If it was possible to get an upfront answer in the form of one simple
number, we'd just do that.

>> Yes, it will, if you mean clock domains. There needs to be a way to have
>> all timestamps related to frames in the same clock domain, of course. An
>> idea we also already discussed but didn't mention yet, is the
>> compositor to tell clients which clock domain it uses for all frame
>> timing purposes. Then clients can ask the current time directly from
>> the kernel if they need it, and relate it to the audio clock.
>
> Will the graphics card have its own clock, being used for scanout clocking.
> Can this be read by the user? Can it use that clock to timestamp the
> presented frames?

Sometimes yes, sometimes no - in which case the only useful answer is
for the GPU driver to convert to a common base like CLOCK_MONOTONIC.
In this case, it's either using its own calculations, or just taking
the simple approach of checking the clock when it gets a vblank IRQ.

> One of the problems with PCs is that the graphics card has its own clock,
> the sound card has its own clock, and the kernel has its own clock.
> The software then has to somehow match them all up.
> Embedded systems are generally better and can use the same hardware based
> clocking for graphics card and sound card and kernel clock.

Actually, they're much worse, since the clock domains are absolutely
huge, not necessarily static, and are constantly changing in reaction
to load, thermal constraints, etc.

Either way, I can't remember seeing one with the GPU and display
controller sharing a clock, let alone display controller and audio.

>> It is a good question, what does the requested presentation time
>> actually mean. Should the system guarantee, that the frame is already
>> on screen at that time, or that it is not shown before that time?
>> Luckily, the realized presentation time can be defined exactly, e.g.
>> the time when the hardware starts to scan out the new image.

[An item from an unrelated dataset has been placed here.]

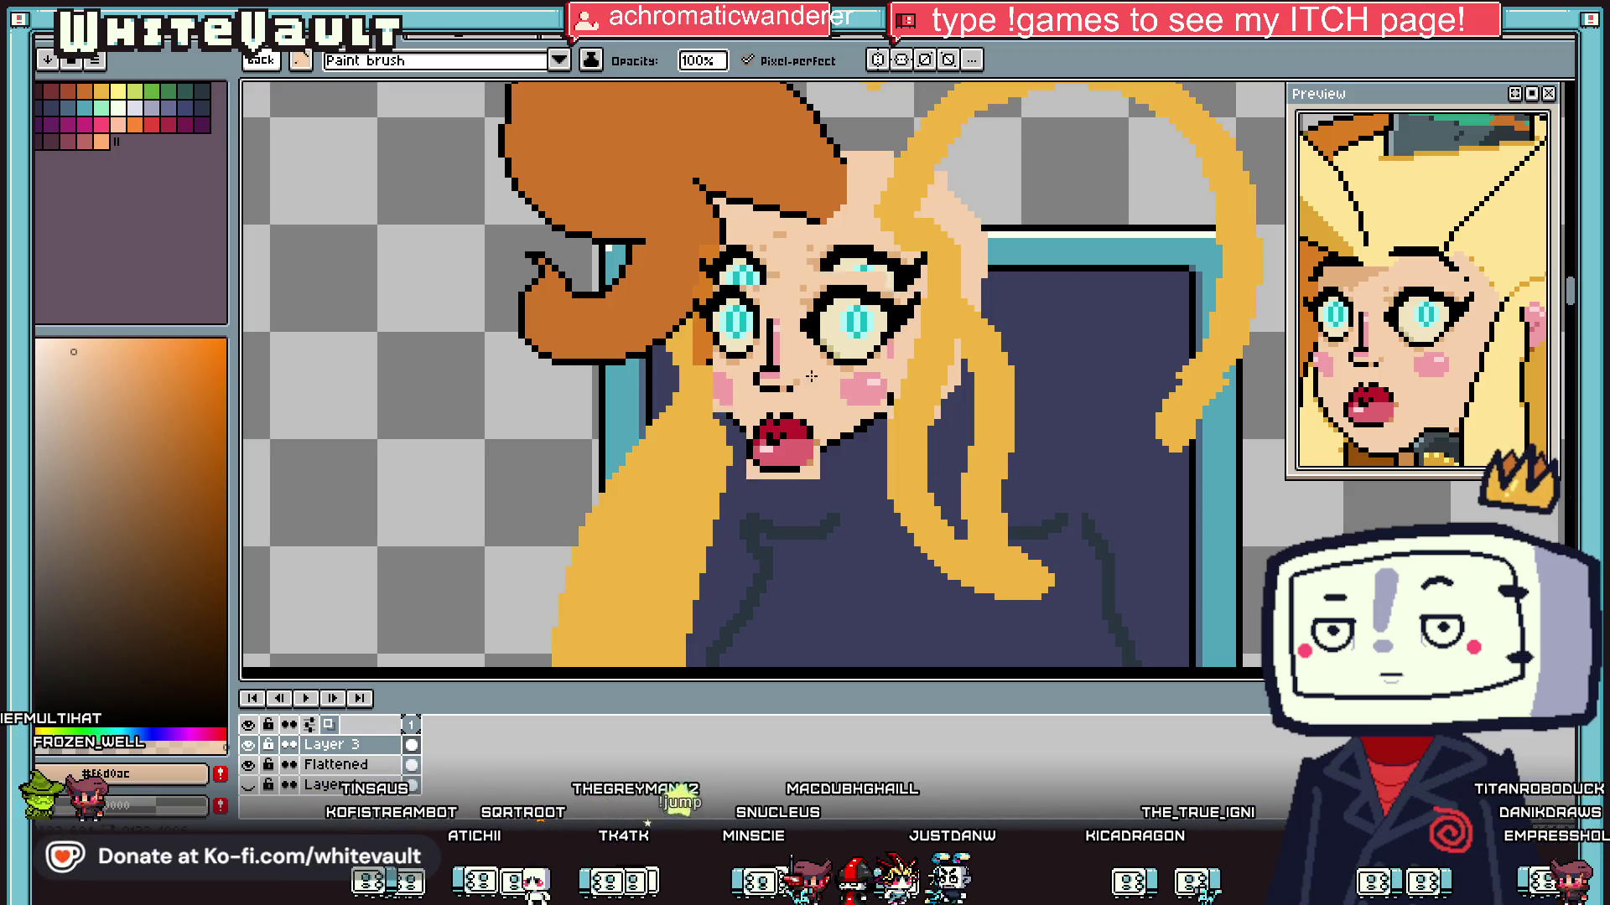
{"action": "scroll", "coordinate": [818, 423], "scroll_direction": "down", "scroll_amount": 3}
{"action": "scroll", "coordinate": [819, 474], "scroll_direction": "up", "scroll_amount": 3}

The
>> realized time is the one that matters, and the specific meaning of
>> requested time is not so important, since a client can adapt. No?
>
> The client can adapt so long as it known which clock domain each of the
> timestamps are in.

It's a slightly more subtle semantic question than that, though:
whether the extension is proposing 'not before' or 'not after'.
Personally, I'd shoot for the former.

>> Some GStreamer people have told me that they actually prefer to use the
>> audio clock as the master clock, and infer everything else from that.
>> Anyway, yes, clock domains are important.
>
> This method is not always best. Some sound cards are very bad at providing
> an audio clock.
> xine provides several different sync/clock methods so the user can select
> the best one for their hardware.

Either way, it doesn't impact on Wayland extension design.

>> I would like to know if I have understood something wrong in this whole
>> video thing.
>
> I think how wayland can help provide the "deterministic" angle is not yet
> clear to me.

Nothing is deterministic.  Is your kernel scheduling your application
in time? And the compositor? Is your application actually in memory,
or are you frantically paging everything in? Has someone just blown
out the cache? Is your data actually streaming OK, or are you waiting
on I/O? Has someone just submitted a huge job to the GPU (which can be
as simple as texture setup) which is going to grief all its load? Did
a notification with an overlay just trigger and demote you from an
overlay to the GPU? Did the display controller hiccup for a frame
during a voltage/clock change? Did your constant frame submission
earlier run the system so hot it's throttled its clock down so far you
can no longer meet your frame deadlines?

There's no plan to provide an absolute hard ironclad guarantee on
scheduling, because all of these things are out of our control, and
most of them are fundamentally unsolvable.  What we're suggesting is a
two-part solution: before submission, allow applications to queue
(multiple) frames along with a list of target times which the
compositor will attempt (not guarantee) to meet; after submission,
tell the application when the frame was actually displayed, and allow
them to adjust their submission times accordingly.

Cheers,
Daniel